Siempre se ha dicho que en la política hay rivales, adversarios, enemigos y, en la cúspide de la mala sangre y los peores modos, compañeros de partido. Parece que este adagio un tanto exagerado o, como poco, matizable, se le ha hecho dolorosa realidad a Mikel Arana, aún coordinador general de ese imposible metafísico llamado Ezker Batua. Trescientos de los que comparten con él carné y se supone que alguna que otra idea le piden que se haga el harakiri y abandone la jaula de grillos. Eso dicen los titulares en los que, más que la exigencia de dimisión, llama la atención el número de los suscriptores de la demanda. Luego, claro, uno se acuerda de las historias para no dormir sobre los métodos de afiliación que le han contado y cuadra la cifra de los que se han apuntado al linchamiento. Hasta se queda corta.
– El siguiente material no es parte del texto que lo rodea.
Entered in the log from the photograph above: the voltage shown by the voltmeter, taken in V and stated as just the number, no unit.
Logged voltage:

Nada menos que diecisiete reproches le han inventariado a Arana sus no partidarios. Sin duda, el mejor de todos es la acusación de haber roto la caja única. Hace falta una elevada dosis de desahogo y otra nula de sentido del pudor para sacar a colación ese asunto, cuando hasta las alfombras de las sedes de la formación saben por qué espurios motivos estalló la que parece que va a ser la crisis final del invento. Se imagina uno la tal caja única con forma de cántaro de leche al que se habían fiado 39 salidas personales y un parche de novecientos mil euros. Por si alguien lo dudaba a estas alturas del folletón, queda claro que la trifulca es por la olla, no por la ideología.
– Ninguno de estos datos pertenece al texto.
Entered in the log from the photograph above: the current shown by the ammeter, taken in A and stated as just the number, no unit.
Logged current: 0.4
La respuesta del asediado es que no piensa irse. Es la decisión de quien, creyéndose con la razón y sintiéndose víctima de una injusticia, opta por quemar las naves y se resuelve a morir con las botas puestas. Le honra el gesto, pero él, que conoce mejor que nadie a qué extremos son capaces de llegar quienes lo han declarado pieza de caza, sabe a lo que se expone. Y a lo peor ni siquiera merece la pena.